Reasons for extracting teeth:

  • Tooth that is too badly damaged, from trauma or decay, to be repaired.
  • To prepare the mouth for alignment of teeth (orthodontics).
  • Infection- If tooth decay or damage extends to the pulp.
  • Risk of infection- If your immune system is compromised (for example, if you are receiving radiation or are having an organ transplant)
  • Gum disease- Infection of the tissues and bones that surround and support the teeth that have caused loosening of the teeth

What to expect with tooth extraction

  • Dentists and oral surgeons (dentists with special training to perform surgery) perform tooth extractions under an injection of a local anaesthetic (or pain medicine) to numb the area.
  • Once the tooth has been extracted, a blood clot usually forms in the socket.

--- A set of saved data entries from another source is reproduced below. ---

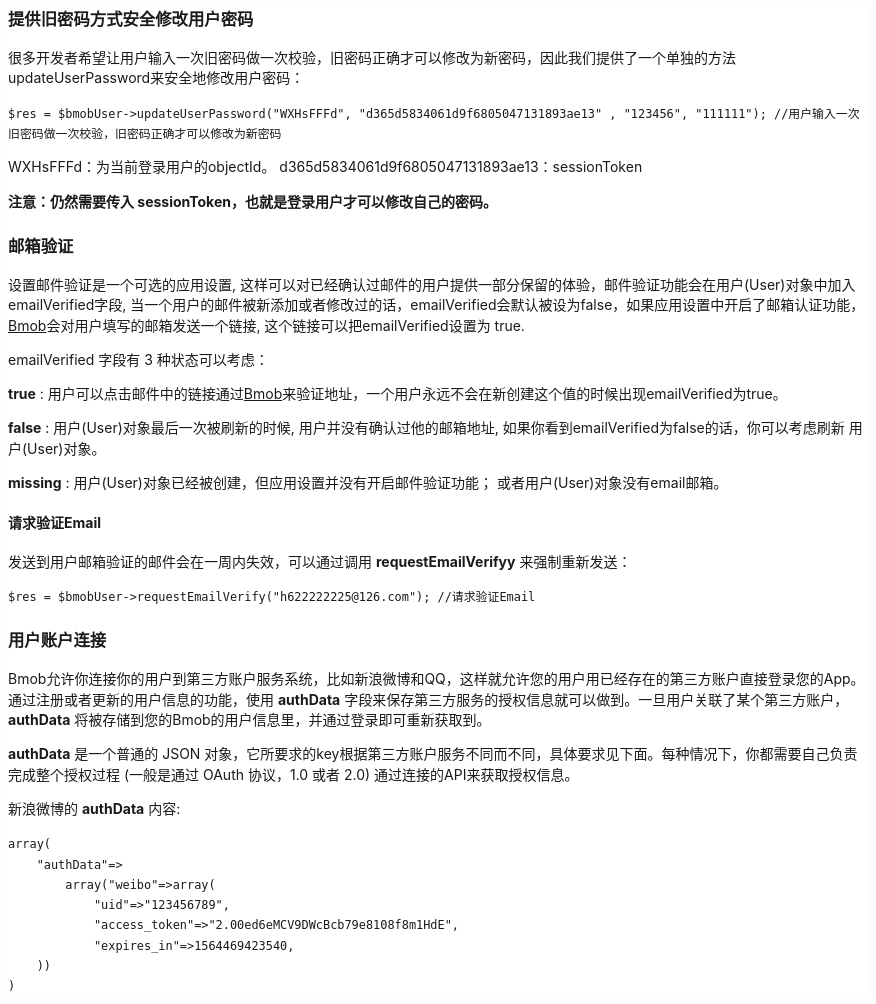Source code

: 
### 提供旧密码方式安全修改用户密码

很多开发者希望让用户输入一次旧密码做一次校验，旧密码正确才可以修改为新密码，因此我们提供了一个单独的方法updateUserPassword来安全地修改用户密码：
```
$res = $bmobUser->updateUserPassword("WXHsFFFd", "d365d5834061d9f6805047131893ae13" , "123456", "111111"); //用户输入一次旧密码做一次校验，旧密码正确才可以修改为新密码
```

WXHsFFFd：为当前登录用户的objectId。
d365d5834061d9f6805047131893ae13：sessionToken


**注意：仍然需要传入 sessionToken，也就是登录用户才可以修改自己的密码。**


### 邮箱验证
设置邮件验证是一个可选的应用设置, 这样可以对已经确认过邮件的用户提供一部分保留的体验，邮件验证功能会在用户(User)对象中加入emailVerified字段, 当一个用户的邮件被新添加或者修改过的话，emailVerified会默认被设为false，如果应用设置中开启了邮箱认证功能，[Bmob](http://www.bmob.cn/ "Bmob移动后端云服务平台")会对用户填写的邮箱发送一个链接, 这个链接可以把emailVerified设置为 true.

emailVerified 字段有 3 种状态可以考虑：

**true** : 用户可以点击邮件中的链接通过[Bmob](http://www.bmob.cn/ "Bmob移动后端云服务平台")来验证地址，一个用户永远不会在新创建这个值的时候出现emailVerified为true。

**false** : 用户(User)对象最后一次被刷新的时候, 用户并没有确认过他的邮箱地址, 如果你看到emailVerified为false的话，你可以考虑刷新 用户(User)对象。

**missing** : 用户(User)对象已经被创建，但应用设置并没有开启邮件验证功能； 或者用户(User)对象没有email邮箱。

#### 请求验证Email
发送到用户邮箱验证的邮件会在一周内失效，可以通过调用 **requestEmailVerifyy** 来强制重新发送：
```
$res = $bmobUser->requestEmailVerify("h622222225@126.com"); //请求验证Email
```

### 用户账户连接

Bmob允许你连接你的用户到第三方账户服务系统，比如新浪微博和QQ，这样就允许您的用户用已经存在的第三方账户直接登录您的App。通过注册或者更新的用户信息的功能，使用 **authData** 字段来保存第三方服务的授权信息就可以做到。一旦用户关联了某个第三方账户，**authData** 将被存储到您的Bmob的用户信息里，并通过登录即可重新获取到。

**authData** 是一个普通的 JSON 对象，它所要求的key根据第三方账户服务不同而不同，具体要求见下面。每种情况下，你都需要自己负责完成整个授权过程 (一般是通过 OAuth 协议，1.0 或者 2.0) 通过连接的API来获取授权信息。

新浪微博的 **authData** 内容:
```
array(
	"authData"=>
		array("weibo"=>array(
			"uid"=>"123456789",
			"access_token"=>"2.00ed6eMCV9DWcBcb79e8108f8m1HdE",
			"expires_in"=>1564469423540,
	))
)

```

The dentist will pack a gauze pad into the socket and get you to bite down on it to help stop the bleeding. Sometimes the dentist will place a few stitches, usually self-dissolving, to close the gum edges over the extraction site.

Post Extraction care:

  • Recovery typically takes a few days.
  • Take painkillers as prescribed or over the counter products suggested by your dentist - such as ibuprofen, diclofenac or paracetamol. Antibiotics might be prescribed in infected cases.
  • Bite firmly but gently on the gauze pad to reduce bleeding and allow a clot to form in the tooth socket for half hour after the extraction.
  • Apply an ice bag to the affected area immediately after the procedure to keep down bleeding and swelling. Apply ice for 10 minutes at a time.
  • Relax for at least 24 hours after the extraction. Limit activity for the next day or two.
  • Avoid rinsing or spitting for six hours after the extraction to avoid dislodging the clot that forms in the socket.
  • After six hours, gently rinse your mouth with a solution made of half a teaspoon of salt in a glass of warm water.
  • Do not drink from a straw for the first 24 hours.
  • Do not smoke, as it can inhibit healing.
  • Eat cold and softer foods (such as icecream, milkshakes, yoghurt,etc) the day after the extraction. Gradually add solid foods to your diet as the extraction site heals.
  • When lying down, prop your head up with pillows. Lying flat may prolong bleeding.
  • Continue to brush and floss your teeth, and brush your tongue, but avoid the extraction site. Doing so will help prevent infection.